Adler’s music will feature prominently in each of the concerts throughout the festival, alongside masterworks by Steve Reich and a host of other remarkable works.

The nief-norf Project is a contemporary music ensemble that is devoted to performing, studying and commissioning imaginative and adventurous musical works.

Its members offer a tireless commitment to contemporary music performance and its surrounding scholarship, creation, and presentation. The ensemble embraces the unknown and pursues the improbable, always searching for opportunities to expand and grow musical thought.

On each day of their visit, all five members will be available to meet with NIU students to discuss music performance, composition and/or career-related topics.

Three concerts will be presented nightly from Tuesday, Nov. 4, through Thursday, Nov. 6, in the NIU School of Music’s Boutell Memorial Concert Hall.
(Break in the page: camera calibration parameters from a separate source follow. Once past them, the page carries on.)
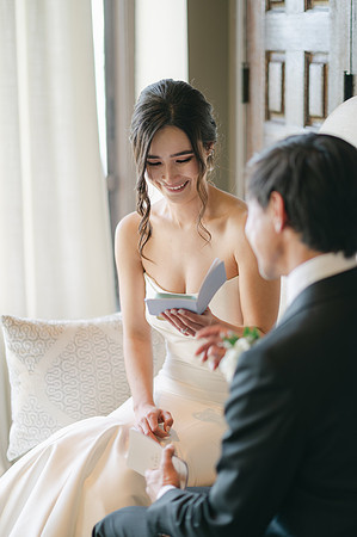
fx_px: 1267
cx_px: 178
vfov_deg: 23.9
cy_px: 268
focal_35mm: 85
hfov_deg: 16.0
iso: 100
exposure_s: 1/160
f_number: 2
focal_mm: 85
In addition, a host of masterclasses, lectures, convocations and one-to-one visits with guest artists make up this year’s festival events.

Performers and audiences will enjoy multiple opportunities to celebrate the richness and diversity of contemporary music making while students and the community have the opportunity to interact closely with successful NIU alumni and other notable guest artists in performances of extraordinary music.

Christopher Adler

Christopher Adler

All concerts and related events are free and open to the public.
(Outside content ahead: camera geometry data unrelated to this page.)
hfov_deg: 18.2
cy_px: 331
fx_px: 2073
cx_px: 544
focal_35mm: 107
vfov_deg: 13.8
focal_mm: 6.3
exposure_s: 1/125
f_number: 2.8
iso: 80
  • At 10 a.m. Monday, Nov. 3, Adler will offer a lecture in Room 202 of the Music Building on his involvement with Southeast Asian musical performance practice and its effect on his own compositions.
  • At 11 a.m. Tuesday, Nov. 4, Walters will present a cello masterclass and new music workshop for members of the NIU cello and composition studios in the Recital Hall of the Music Building.
  • At 8 p.m. Tuesday, Nov. 4, the first festival concert presents Reich’s “Music for Mallet Instruments, Voices, and Organ” (1973), “Piano Phase” (1967) – in a version for solo harp – and his more recent “Double Sextet” (2008), both performed by the NIU New Music Ensemble. Classical saxophone instructor Jessica Maxfield will present Jacob ter Veldhuis’ “The Garden of Love” (2001). Adler’s percussion quintet, “Pines Long Slept in Sunshine” (2009) rounds out the program.
  • O’Brien, a noted scholar on Reich’s music, will present a lecture titled “Machine Fantasies into Human Events” on Reich’s work with technology in the 1970s. The talk begins at 11 a.m. Wednesday, Nov. 5, in Room 202 of the Music Building.
  • At 6:30 p.m. Wednesday, Nov. 5, the nief-norf Project will take the Boutell stage to perform music by a host of young voices, including Icelandic composer Anna Thorvaldsdottir and America composers Nicholas Deyoe, John Supko, Evan Ziporyn and, of course, Adler.
  • At 11 a.m. Thursday, Nov. 6, Bliss and Adler will offer an all-school convocation in the Boutell that will include a short performance of Adler’s solo percussion music and a discussion of entrepreneurship in the arts.
  • The final concert begins at 8 p.m. Thursday, Nov. 6, and will feature a short solo work for toy piano/percussion by David Lang; an original composition by NIU bassist/composer Wesley Morgan, presented alongside a guitar/bass/drum trio by Brooklyn’s Dawn of MIDI; Adler’s homage to Terry Riley, “Ecstatic Volutions in a Neon Haze” (2005); and Reich’s undisputed masterwork, “Music for 18 Musicians” (1974-6).

“The breath is the measure of the duration of their pulsing,” Reich said of his landmark composition. “This combination of one breath after another gradually washing up like waves against the constant rhythm of the pianos and mallet instruments is something I have not heard before and would like to investigate further.”